THE PROBLEM -
Rewrite the items from the line with "archetype 1" through the line with "True or false: u456", changing "slices" to "wedges" and leaving everything else the same.

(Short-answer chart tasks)
----------

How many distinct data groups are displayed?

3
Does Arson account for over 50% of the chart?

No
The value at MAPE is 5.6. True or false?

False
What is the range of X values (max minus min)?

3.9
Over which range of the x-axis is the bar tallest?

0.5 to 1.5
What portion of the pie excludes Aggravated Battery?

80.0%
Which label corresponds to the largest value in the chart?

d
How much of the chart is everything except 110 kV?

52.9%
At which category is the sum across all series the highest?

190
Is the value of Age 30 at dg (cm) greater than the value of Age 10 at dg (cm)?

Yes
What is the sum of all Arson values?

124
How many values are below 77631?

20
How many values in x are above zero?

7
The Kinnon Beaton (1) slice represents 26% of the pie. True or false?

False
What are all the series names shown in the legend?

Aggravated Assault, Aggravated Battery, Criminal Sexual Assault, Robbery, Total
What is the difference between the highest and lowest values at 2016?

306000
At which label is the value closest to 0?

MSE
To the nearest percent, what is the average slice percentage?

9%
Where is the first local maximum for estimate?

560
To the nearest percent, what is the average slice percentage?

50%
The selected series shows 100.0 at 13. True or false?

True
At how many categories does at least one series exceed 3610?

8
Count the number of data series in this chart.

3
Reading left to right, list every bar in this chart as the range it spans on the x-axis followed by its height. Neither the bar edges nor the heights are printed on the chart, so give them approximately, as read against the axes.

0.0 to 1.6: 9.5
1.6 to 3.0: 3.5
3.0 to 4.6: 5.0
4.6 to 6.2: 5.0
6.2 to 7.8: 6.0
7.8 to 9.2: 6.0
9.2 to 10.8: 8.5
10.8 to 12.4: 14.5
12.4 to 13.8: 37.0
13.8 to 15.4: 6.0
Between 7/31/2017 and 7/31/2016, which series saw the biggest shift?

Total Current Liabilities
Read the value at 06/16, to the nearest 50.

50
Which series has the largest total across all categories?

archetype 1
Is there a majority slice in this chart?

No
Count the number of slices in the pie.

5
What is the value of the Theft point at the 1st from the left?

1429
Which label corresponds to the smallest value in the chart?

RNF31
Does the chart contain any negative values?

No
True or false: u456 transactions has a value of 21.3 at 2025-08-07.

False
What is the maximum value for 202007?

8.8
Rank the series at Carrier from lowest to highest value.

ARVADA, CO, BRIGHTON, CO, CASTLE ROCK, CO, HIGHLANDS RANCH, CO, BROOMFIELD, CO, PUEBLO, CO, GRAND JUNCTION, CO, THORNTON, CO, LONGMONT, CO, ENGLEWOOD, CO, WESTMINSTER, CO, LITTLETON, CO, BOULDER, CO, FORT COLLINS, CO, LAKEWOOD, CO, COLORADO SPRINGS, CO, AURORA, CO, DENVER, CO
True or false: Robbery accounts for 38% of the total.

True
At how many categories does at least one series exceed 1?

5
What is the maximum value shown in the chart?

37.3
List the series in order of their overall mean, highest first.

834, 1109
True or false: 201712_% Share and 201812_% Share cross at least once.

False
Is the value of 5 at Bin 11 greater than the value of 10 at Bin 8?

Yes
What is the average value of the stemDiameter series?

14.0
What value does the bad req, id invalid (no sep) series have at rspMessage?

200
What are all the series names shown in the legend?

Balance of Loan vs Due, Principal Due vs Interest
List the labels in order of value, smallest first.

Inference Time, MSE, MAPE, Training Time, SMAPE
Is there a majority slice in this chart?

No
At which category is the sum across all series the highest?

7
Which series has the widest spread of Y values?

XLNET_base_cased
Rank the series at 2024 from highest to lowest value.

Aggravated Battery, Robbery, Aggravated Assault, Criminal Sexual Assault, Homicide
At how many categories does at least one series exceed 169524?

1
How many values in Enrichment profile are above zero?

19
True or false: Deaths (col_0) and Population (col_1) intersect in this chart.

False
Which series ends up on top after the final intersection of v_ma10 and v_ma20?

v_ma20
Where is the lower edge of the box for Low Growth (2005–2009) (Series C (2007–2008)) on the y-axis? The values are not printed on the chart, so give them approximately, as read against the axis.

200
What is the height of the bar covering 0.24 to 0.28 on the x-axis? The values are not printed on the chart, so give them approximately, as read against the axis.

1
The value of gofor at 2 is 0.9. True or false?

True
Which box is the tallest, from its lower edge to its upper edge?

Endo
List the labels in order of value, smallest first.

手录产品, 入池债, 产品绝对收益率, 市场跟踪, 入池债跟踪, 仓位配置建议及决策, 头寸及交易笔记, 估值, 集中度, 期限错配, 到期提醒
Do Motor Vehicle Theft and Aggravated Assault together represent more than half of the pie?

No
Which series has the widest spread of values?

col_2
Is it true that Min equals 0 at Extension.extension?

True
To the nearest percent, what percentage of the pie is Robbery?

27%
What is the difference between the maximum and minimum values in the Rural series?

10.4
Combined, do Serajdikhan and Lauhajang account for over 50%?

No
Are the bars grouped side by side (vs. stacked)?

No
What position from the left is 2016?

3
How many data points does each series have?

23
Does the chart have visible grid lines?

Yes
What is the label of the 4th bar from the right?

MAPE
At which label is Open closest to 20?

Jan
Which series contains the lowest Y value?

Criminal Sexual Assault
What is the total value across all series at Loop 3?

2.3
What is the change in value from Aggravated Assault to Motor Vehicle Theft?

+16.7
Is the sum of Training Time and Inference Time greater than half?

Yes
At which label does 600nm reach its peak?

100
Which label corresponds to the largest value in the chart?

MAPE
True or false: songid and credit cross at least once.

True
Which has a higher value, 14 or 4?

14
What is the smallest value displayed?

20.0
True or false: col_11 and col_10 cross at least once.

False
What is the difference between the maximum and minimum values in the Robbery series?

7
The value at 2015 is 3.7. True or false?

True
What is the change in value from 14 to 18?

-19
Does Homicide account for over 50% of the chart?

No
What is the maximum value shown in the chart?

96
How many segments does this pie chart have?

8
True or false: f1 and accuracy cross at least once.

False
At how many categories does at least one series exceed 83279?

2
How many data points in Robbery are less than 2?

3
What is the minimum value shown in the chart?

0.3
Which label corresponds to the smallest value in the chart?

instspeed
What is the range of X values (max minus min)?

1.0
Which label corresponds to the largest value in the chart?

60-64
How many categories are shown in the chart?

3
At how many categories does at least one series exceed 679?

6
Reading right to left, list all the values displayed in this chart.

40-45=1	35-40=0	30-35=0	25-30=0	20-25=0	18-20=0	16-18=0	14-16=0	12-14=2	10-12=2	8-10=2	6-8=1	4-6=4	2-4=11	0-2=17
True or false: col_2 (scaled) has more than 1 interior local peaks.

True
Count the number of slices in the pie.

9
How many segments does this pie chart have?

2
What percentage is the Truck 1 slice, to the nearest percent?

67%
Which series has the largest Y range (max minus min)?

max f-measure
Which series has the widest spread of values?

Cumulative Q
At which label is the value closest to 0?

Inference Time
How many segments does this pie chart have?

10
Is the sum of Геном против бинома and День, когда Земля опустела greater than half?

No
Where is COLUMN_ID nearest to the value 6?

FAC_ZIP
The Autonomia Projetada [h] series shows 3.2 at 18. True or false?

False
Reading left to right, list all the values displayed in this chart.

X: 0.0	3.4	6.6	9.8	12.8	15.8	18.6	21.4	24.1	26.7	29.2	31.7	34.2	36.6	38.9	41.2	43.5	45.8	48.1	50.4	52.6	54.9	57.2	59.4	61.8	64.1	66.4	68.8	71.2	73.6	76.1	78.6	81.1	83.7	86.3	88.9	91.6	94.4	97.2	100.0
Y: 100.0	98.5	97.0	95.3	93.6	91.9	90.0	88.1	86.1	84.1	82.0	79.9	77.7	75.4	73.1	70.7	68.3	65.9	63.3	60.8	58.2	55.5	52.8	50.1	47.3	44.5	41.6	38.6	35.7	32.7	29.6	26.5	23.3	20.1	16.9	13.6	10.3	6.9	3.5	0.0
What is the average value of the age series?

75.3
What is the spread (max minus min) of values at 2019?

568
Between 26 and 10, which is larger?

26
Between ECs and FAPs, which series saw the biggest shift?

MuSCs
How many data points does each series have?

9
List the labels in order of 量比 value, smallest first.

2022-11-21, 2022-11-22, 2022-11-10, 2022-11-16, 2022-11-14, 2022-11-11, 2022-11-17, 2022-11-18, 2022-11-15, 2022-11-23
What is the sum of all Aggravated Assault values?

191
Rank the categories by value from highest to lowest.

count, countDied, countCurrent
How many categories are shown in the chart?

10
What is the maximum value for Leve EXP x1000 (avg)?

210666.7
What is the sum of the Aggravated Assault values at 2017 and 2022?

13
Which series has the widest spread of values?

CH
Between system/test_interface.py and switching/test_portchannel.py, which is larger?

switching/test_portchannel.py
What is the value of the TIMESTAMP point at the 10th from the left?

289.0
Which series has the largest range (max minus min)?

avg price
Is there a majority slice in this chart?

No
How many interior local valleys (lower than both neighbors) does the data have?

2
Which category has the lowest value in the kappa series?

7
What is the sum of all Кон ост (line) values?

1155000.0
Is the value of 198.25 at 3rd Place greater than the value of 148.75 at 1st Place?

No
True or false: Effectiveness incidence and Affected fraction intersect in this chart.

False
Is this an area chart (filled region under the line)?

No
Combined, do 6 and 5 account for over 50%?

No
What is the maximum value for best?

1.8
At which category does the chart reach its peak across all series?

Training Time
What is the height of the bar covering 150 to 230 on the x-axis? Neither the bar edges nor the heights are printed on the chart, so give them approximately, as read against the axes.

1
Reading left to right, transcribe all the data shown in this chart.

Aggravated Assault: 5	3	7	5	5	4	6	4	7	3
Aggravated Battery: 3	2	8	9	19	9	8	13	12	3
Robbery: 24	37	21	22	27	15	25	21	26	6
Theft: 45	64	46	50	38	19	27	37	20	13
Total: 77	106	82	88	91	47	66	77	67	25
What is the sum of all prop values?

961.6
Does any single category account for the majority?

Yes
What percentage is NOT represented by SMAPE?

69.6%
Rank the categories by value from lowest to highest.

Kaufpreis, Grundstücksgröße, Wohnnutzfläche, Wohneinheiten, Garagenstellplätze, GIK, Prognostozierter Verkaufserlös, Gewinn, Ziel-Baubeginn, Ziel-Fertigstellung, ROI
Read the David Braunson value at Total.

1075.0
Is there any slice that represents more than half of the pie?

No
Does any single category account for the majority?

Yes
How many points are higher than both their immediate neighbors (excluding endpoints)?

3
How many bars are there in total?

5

----------

ANSWER SECTION -
archetype 1
Is there a majority slice in this chart?

No
Count the number of wedges in the pie.

5
What is the value of the Theft point at the 1st from the left?

1429
Which label corresponds to the smallest value in the chart?

RNF31
Does the chart contain any negative values?

No
True or false: u456 transactions has a value of 21.3 at 2025-08-07.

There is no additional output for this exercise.